On the second anniversary of the passing of Neil Peart I decided to pull out this DVD that I have owned for a couple of years and not watched.  I picked it up cheap, used, and never got around to watching it because the thing is seven freaking hours long.  7.5 actually.  You really have to like Peart and drumming to watch over seven hours worth but I got through it.

This is Peart’s fourth DVD out of five.  Note I said Peart’s DVD, not a Rush DVD.  There are course many more of those.    Peart would do little side-project DVD’s based on his love of drumming.  Three of them formed a part of an informal trilogy with this one, TAKING CENTER STAGE being the final one in the trilogy.  The other two (non-trilogy) DVD’s were documenting his ‘Burning for Buddy tribute’ and the other talking about the Hockey Night In Canada project he was involved with.

Part I was A WORK IN PROGRESS (1996) and Part II was ANATOMY OF A DRUM SOLO (2005) and the third in his instructional series is TAKING CENTER STAGE where he puts it all together with an emphasis on playing live.

The DVD itself is decent; it is an embossed slipcase that houses three discs. The sound and video quality is fine but it is not a high-production, big-budget project by any means. The simple menus, even if they are a bit blurry, are easy to navigate.

Disc One starts with an extended montage of Peart riding his motorcycle in Death Valley, California, the setting of the narrative portion of the DVD.  We settle into an introduction of the concept which is, via a set of interviews inter-spliced with rehearsal/studio footage.  Peart takes us through each song of the set-list of the Time Machine Tour of 2011.  The pattern remains the same, he talks about the song, what he wanted to accomplish and how he did it.  Then it moves to rehearsal room footage of him performing what he talked about in the interview, often with certain segments slowed down so the viewer/player can follow along.  Then finally it all comes together in live concert, drum-cam footage from the tour. The set-list, and a Rush show in general, is long so it takes two full DVD’s to complete the cycle.

Disc Three is bonus stuff. He dissects and analyzes in the same fashion the two new (at the time) songs ‘Caravan’ and ‘BU2B’.  There is an extended interview with his drum tech and an interview with the drum manufacturer who made the custom kit for the tour. There are also some extras like a photo gallery, endorsements and so on.

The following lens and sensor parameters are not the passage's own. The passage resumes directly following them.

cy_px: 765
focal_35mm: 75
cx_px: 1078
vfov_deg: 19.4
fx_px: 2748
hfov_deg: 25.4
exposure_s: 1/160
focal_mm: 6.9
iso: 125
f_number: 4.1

In terms of enjoyment, it is a mixed bag.  I’m not a drummer so this was pretty in-depth at times.  However Peart is an interesting and engaging speaker so it was enjoyable to hear his process. He said his goal was to be more spontaneous as a player yet while admitting to the folly of practicing hard to be more spontaneous!   I personally enjoyed all the interview sections more than slo-motion footage of examples of 3/16th  paradiddles (or whatever) he was demonstrating at the time.

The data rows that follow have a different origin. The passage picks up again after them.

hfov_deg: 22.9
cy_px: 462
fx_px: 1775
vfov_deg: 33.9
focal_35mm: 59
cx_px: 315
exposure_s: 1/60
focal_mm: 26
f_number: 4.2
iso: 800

I’m not going to belabour this DVD review.  If you are a drummer this is a straight up perfect DVD from one of (if not the) world’s greatest drummer.  Five out of five.  For causal Rush fans, it might be a slog to get through over seven hours of footage. Let’s split the difference and call it a solid 3.5 where we can get a personal, in-depth and intimate look at a master of his craft at the height of his power.